August 6, 1913 - The first fatal airplane accident in Canada occurred when John M. Bryant, husband of Alys (Tiny) Bryant, was killed in the crash of his plane at Victoria, B.C.

Monday, August 5, 2013

5 August 1913

For most of its long history, the Air Station at Felixstowe was associated with sea planes and flying boats, and it was as ‘Sea Planes - Felixstowe’ that it was first opened on the 5 August 1913 under the command of Squadron Captain C. E. Risk.

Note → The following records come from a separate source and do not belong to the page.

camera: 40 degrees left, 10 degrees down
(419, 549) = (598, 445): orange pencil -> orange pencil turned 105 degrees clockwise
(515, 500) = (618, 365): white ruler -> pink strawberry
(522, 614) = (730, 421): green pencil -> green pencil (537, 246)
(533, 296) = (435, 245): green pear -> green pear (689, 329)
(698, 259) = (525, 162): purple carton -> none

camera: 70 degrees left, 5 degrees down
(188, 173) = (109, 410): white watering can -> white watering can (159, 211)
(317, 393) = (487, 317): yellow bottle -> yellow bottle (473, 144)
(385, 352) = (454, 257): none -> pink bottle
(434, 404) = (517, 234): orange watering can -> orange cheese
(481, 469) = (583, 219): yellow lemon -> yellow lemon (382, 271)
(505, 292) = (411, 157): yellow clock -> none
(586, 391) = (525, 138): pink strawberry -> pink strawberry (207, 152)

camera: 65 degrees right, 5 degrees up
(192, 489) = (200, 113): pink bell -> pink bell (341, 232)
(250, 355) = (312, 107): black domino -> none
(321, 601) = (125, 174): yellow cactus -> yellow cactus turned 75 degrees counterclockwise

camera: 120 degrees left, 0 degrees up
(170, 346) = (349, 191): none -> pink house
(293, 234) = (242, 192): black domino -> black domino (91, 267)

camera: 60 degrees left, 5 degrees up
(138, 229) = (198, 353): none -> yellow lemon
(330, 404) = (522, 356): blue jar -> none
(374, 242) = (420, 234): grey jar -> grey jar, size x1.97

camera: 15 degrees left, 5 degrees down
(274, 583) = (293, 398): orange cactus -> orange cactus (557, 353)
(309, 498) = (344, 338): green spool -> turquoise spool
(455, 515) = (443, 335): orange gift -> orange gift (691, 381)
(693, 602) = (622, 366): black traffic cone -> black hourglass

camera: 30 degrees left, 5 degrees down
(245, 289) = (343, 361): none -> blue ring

By the end of World War I it was one of the world’s largest coastal air stations.

Sunday, August 4, 2013

4 August 1913

On this day 100 years ago, August 4, 1913, in the world of aviation, it appears that nothing of significance occurred.

Saturday, August 3, 2013

3 August 1913

On August 3, 1913, Maurice Guillaux, in his Clement-Bayard 70 HP monoplane, started from Issy, stopped for 25 minutes at Bordeaux to secure fuel, and then completed his 800 km journey to Vittoria. After lunch he restarted for Southern Spain but eventually landed on the Portuguese frontier, a total distance for the day of 720 miles.

Friday, August 2, 2013

2 August 1913

The British weekly Flight, in its 2 August 1913 number, editorialized on The Aeroplane in War. It discussed the use of aircraft in a scouting role in Royal Navy war games (describing it as "a sure detector of the presence of the submarine"), and commented on reports (later found to be inaccurate) of destruction of a Mexican federal gunboat by aerial bombing.

Thursday, August 1, 2013

1 August 1913

On August 1, 1913 the noted aviator Gustav Hamel made the first flight over the Yorkshire towns of Bradford and Hull, taking off from a disused horse racing course. Aviation activities continued at the site, which officially became Hedon Aerodrome in 1929 and continued in use until its closure during World War II. Hamel disappeared while flying across the English Channel in May 1914.